Move toward the carrot, don’t just avoid the stick. Matthew strongly feels that, “At end of day, we humans do our best work toward carrots rather than away from sticks. Businesspeople trying to move away from looking bad or getting outed on Glassdoor isn’t a bad motivation, but it won’t sustain you. Believing these are the right things to do is a more sustainable motivation to move a team forward rather than fixing a problem or trying not to look bad.” He emphasizes that executives pursuing this work need to be ready for a lot of swings and misses. If the process isn’t filled with mistakes, and designed to create space for mistakes, it won’t get to the heart of what needs to happen. People have to face that we are part of the problem. Addressing this is filled with shame, and people avoid shame. It will feel painful. It’s difficult work, and executives need to prepare their teams to go through this. Done right, it is incredibly empowering. 

Don’t just say it is a priority, make it one. Dave says that a former staff person first led this work, but when that person left, it landed on his plate. This meant that for the first time, racial equity efforts at Ben & Jerry’s were spearheaded by a leadership team member. In his role as CEO, Matthew backed this as a priority. A global business, Ben & Jerry’s has many competing priorities, but Matthew never wavered when it came to putting time, energy and resources behind the racial equity work. “Progress requires looking backward and saying you could have done better,” he says. “Unless you are satisfied with how things are today, you need to be willing to embrace constructive dissatisfaction. Create the space for saying racial equity is a persistent gap. A huge one. We say we want to do something. We know we need to do something. But we aren’t making progress. This creates dissonance. It is different for people who don’t give a damn or think we are good where we are. We have to ask ourselves: Are we clueless or clued in but failing? Then live with that answer and do something about it.”

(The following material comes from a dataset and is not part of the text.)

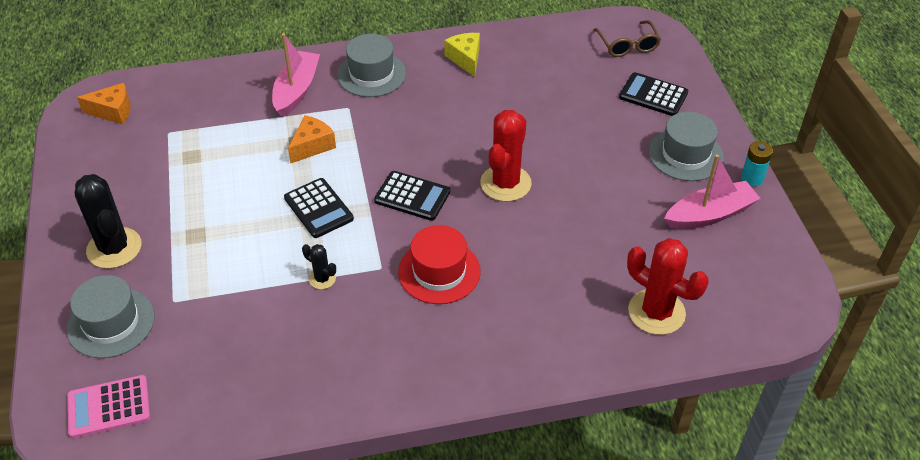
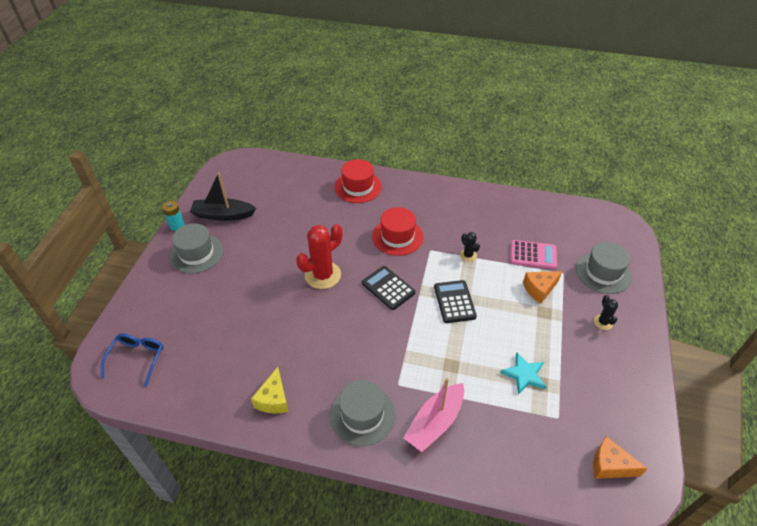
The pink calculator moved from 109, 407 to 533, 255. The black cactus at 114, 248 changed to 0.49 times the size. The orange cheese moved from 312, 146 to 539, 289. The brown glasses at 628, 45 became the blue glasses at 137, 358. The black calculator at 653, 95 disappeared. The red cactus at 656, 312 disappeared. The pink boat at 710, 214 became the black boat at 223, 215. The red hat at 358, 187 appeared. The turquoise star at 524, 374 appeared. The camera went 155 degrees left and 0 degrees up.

Realize that business is well-suited to do this work. Matthew says he originally thought this work was best done by human resources, a non-governmental organization or the government. But when he thought more about it, he realized business is better situated to expand economic opportunity, offer personal development and provide access to power. Businesses move faster than any other entity. He and Dave have enormous power as executives of a global company to use their energy to advance racial equity. 

The risk is not in doing comprehensive racial equity work, it is in not doing it. If companies are not doing something to solve injustice, the business is dead and coasting, and they just don’t know it. In a world of hyper-transparency, 15- to 20-year-olds are running the world and they will dictate which brands exist in 10 to 20 years. Not being involved in issues of top concern to them is dangerous. Boards of directors and shareholders should be asking what companies are doing to contribute positively to solving root causes of racial inequity. Leaders need to know that racial justice is going mainstream. What might seem fringe now will be how everyone does business in a blink. 

Matthew sums up both the urgency and the necessity of doing the racial equity justice work: “Everything that has transpired in the past three, six, 12 months – COVID, populism, racial injustice – all those things have shown the importance of doing this work. Sometimes when things go bad, these things get set aside. Everything that has happened has added giant logs to the fire of tackling this. What is so painful and beautiful about this moment is that you can’t turn away and not see it is all related to white supremacy. What I’d tell my peers is: If you want your business to be here in a decade, don’t ignore the urgency of addressing racial equity.”